Saved entries

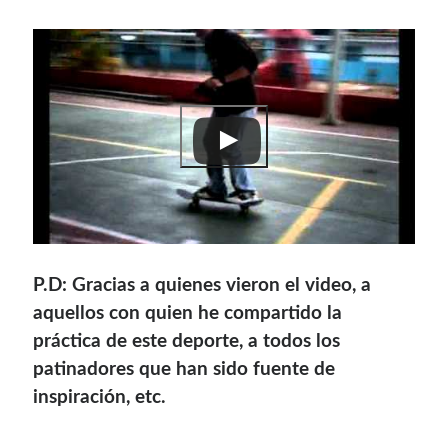
P.D: Gracias a quienes vieron el video, a
aquellos con quien he compartido la
práctica de este deporte, a todos los
patinadores que han sido fuente de
inspiración, etc.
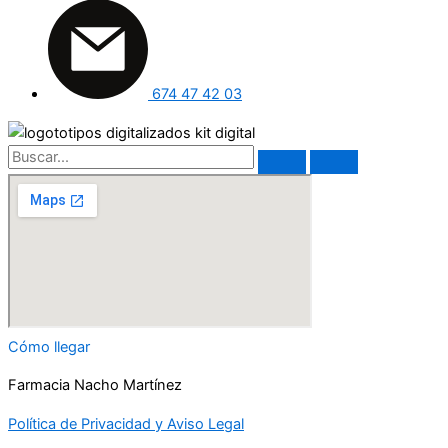
674 47 42 03
Cómo llegar
Farmacia Nacho Martínez
Política de Privacidad y Aviso Legal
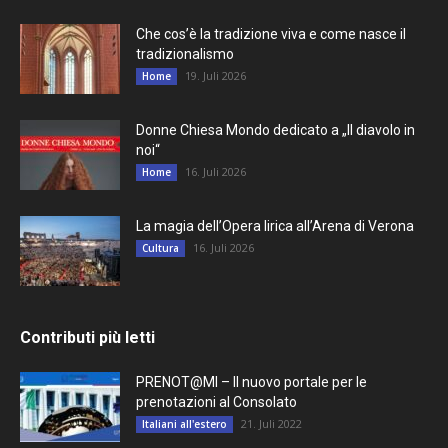
Che cos’è la tradizione viva e come nasce il
tradizionalismo
19. Juli 2026
Home
Donne Chiesa Mondo dedicato a „Il diavolo in
noi“
16. Juli 2026
Home
La magia dell’Opera lirica all’Arena di Verona
16. Juli 2026
Cultura
Contributi più letti
PRENOT@MI – Il nuovo portale per le
prenotazioni al Consolato
21. Juli 2022
Italiani all'estero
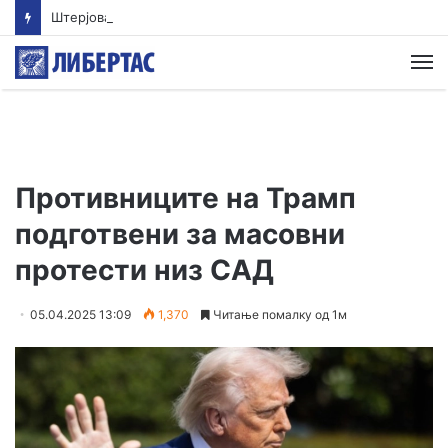
Штерјова: Пратеник и возач на градоначалник се меѓу напаѓачите во Ново Село, Обвинителството свесно одбива да реагира
М
Противниците на Трамп
подготвени за масовни
протести низ САД
05.04.2025 13:09
1,370
Читање помалку од 1м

REQUIREMENT
Can you reproduce the listing word for word, from the line containing "Штерјова: Пратеник и" through the last line of the listing, including both of those lines?

ANSWER FOR THE TASK
Штерјова: Пратеник и возач на градоначалник се меѓу напаѓачите во Ново Село, Обвинителството свесно одбива да реагира
М
Противниците на Трамп
подготвени за масовни
протести низ САД
05.04.2025 13:09
1,370
Читање помалку од 1м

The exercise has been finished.